→ **What is required**
Each line below from the one containing "Getränkekisten wuchten und" through the one containing "Technologien für den Onlinehandel verstehen" is to be given again exactly, and no line outside that span.

→ **Records for this task**
※ ※ ※

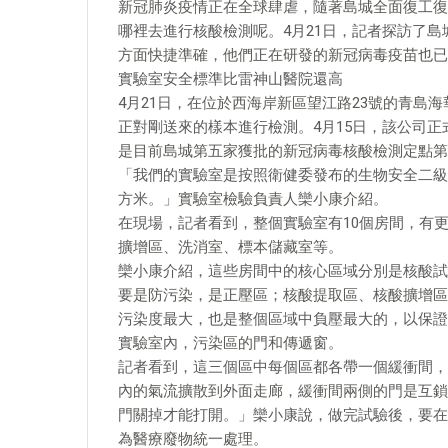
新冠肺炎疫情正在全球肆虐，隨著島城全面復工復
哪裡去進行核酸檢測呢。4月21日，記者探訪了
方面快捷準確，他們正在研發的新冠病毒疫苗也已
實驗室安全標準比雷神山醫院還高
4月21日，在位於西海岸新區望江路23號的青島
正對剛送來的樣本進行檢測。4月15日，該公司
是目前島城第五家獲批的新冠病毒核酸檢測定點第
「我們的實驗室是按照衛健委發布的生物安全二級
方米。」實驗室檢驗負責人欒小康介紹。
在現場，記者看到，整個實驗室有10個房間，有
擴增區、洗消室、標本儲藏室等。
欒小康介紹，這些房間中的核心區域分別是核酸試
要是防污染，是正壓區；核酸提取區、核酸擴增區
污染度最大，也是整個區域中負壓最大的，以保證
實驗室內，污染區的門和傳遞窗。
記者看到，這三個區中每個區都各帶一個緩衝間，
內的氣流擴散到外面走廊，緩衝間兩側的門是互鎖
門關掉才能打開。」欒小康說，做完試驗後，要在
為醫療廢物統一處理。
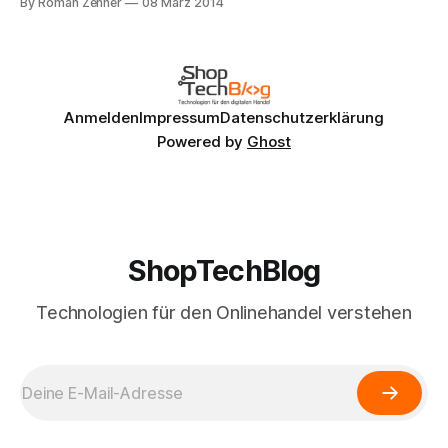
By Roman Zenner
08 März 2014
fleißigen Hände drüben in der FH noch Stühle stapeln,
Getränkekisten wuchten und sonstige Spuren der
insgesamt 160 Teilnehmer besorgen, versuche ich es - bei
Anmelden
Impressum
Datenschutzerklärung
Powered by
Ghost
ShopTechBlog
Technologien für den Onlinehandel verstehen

※ ※ ※

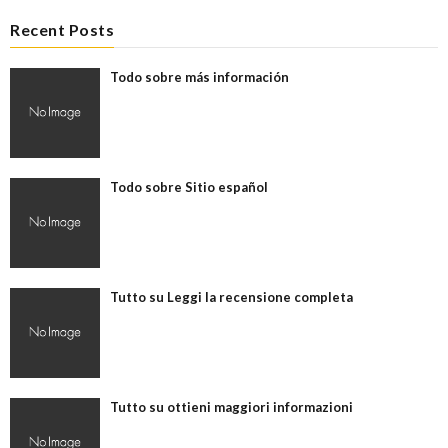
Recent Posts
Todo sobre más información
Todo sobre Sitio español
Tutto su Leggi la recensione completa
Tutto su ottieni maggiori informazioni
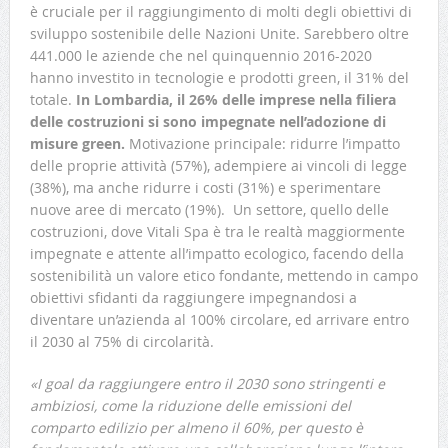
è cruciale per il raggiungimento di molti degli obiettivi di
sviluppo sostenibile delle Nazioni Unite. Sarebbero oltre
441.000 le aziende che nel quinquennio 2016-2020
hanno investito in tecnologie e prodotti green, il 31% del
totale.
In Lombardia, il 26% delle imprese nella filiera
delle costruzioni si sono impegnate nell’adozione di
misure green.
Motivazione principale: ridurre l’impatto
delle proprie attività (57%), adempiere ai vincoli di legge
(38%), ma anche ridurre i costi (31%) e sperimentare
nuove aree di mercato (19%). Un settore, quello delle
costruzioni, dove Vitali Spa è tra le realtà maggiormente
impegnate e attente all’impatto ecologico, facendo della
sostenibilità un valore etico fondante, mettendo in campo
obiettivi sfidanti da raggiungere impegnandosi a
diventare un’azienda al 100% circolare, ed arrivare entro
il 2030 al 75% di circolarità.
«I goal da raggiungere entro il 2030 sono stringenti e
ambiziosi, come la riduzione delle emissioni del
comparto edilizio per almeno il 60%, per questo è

※ ※ ※

→ **Result of the exercise**
Getränkekisten wuchten und sonstige Spuren der
insgesamt 160 Teilnehmer besorgen, versuche ich es - bei
Anmelden
Impressum
Datenschutzerklärung
Powered by
Ghost
ShopTechBlog
Technologien für den Onlinehandel verstehen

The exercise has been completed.